(Dataset entries)
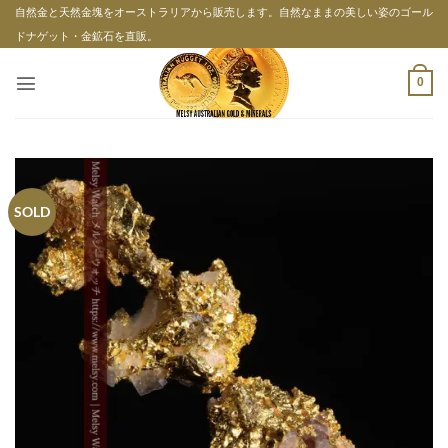
Skip
自然金と天然金塊をオーストラリアから販売します。自然なままの美しい姿のゴール
to
ドナゲット・金鉱石を直販。
content
0
SOLD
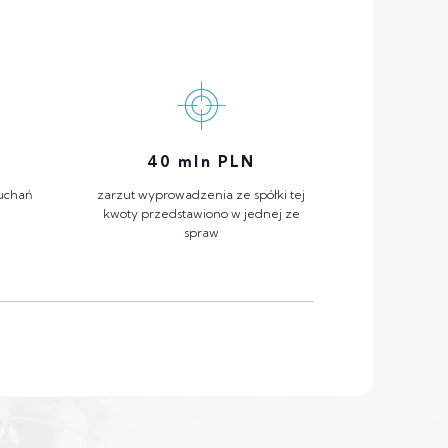
40
mln PLN
łuchań
zarzut wyprowadzenia ze spółki tej
kwoty przedstawiono w jednej ze
spraw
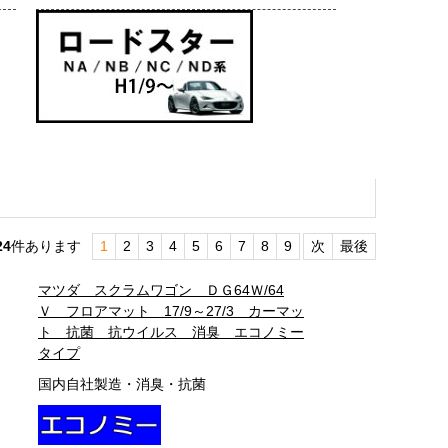
24
件あります
1
2
3
4
5
6
7
8
9
次
最後
マツダ スクラムワゴン ＤＧ64Ｗ/64
Ｖ フロアマット 17/9～27/3 カーマッ
ト 抗菌 抗ウイルス 消臭 エコノミー
タイプ
国内自社製造・消臭・抗菌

* TASK OBJECTIVE:
Could you write out all the records exactly, without the pictures?

* EXERCISE OUTPUT:
Skip
自然金と天然金塊をオーストラリアから販売します。自然なままの美しい姿のゴール
to
ドナゲット・金鉱石を直販。
content
0
SOLD
40
mln PLN
łuchań
zarzut wyprowadzenia ze spółki tej
kwoty przedstawiono w jednej ze
spraw
24
件あります
1
2
3
4
5
6
7
8
9
次
最後
マツダ スクラムワゴン ＤＧ64Ｗ/64
Ｖ フロアマット 17/9～27/3 カーマッ
ト 抗菌 抗ウイルス 消臭 エコノミー
タイプ
国内自社製造・消臭・抗菌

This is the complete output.